::: Extracted material :::

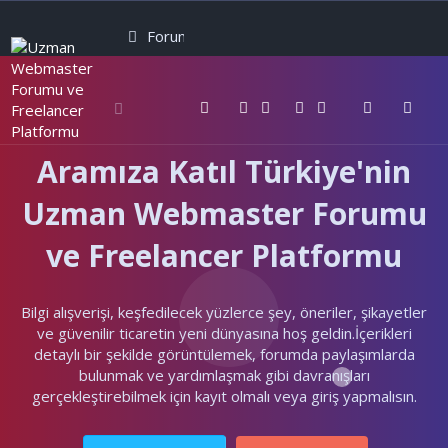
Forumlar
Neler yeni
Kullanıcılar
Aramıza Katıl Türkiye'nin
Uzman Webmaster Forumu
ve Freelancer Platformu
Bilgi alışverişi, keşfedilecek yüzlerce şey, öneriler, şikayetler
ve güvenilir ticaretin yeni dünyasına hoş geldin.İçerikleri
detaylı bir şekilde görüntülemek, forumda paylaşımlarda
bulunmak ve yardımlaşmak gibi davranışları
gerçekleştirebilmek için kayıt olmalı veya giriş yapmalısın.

:::
::: Extracted material :::

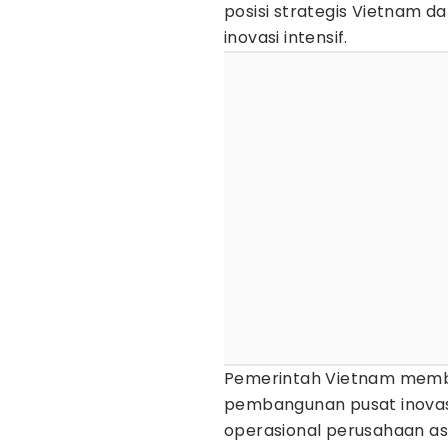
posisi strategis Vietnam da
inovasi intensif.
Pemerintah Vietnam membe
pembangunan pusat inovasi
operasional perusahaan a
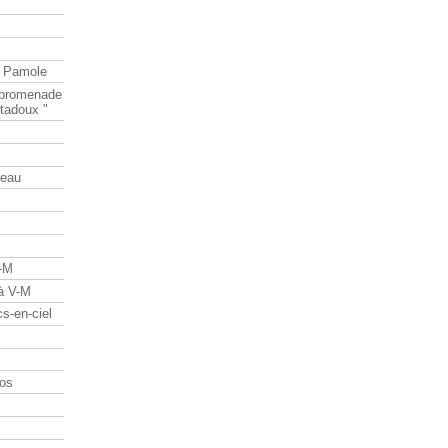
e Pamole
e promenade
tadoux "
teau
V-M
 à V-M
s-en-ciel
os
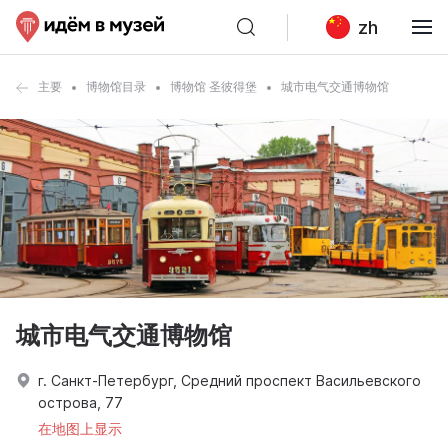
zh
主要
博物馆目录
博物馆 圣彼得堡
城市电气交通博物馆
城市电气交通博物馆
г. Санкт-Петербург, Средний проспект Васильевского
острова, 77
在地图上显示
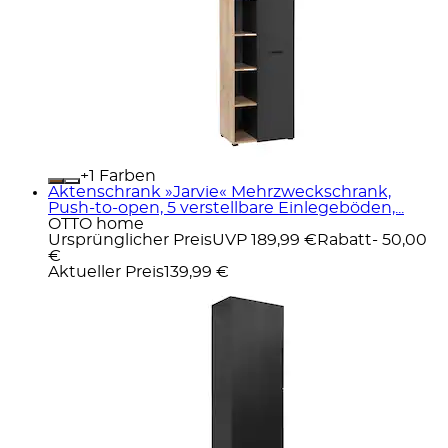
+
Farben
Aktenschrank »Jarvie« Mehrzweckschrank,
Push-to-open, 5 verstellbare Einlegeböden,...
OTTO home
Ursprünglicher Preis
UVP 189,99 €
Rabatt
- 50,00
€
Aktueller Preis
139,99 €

:::

Instructions to follow — Each line in the data that holds the string "Preis" should be found and copied.

Answer to this exercise —
Ursprünglicher Preis
Aktueller Preis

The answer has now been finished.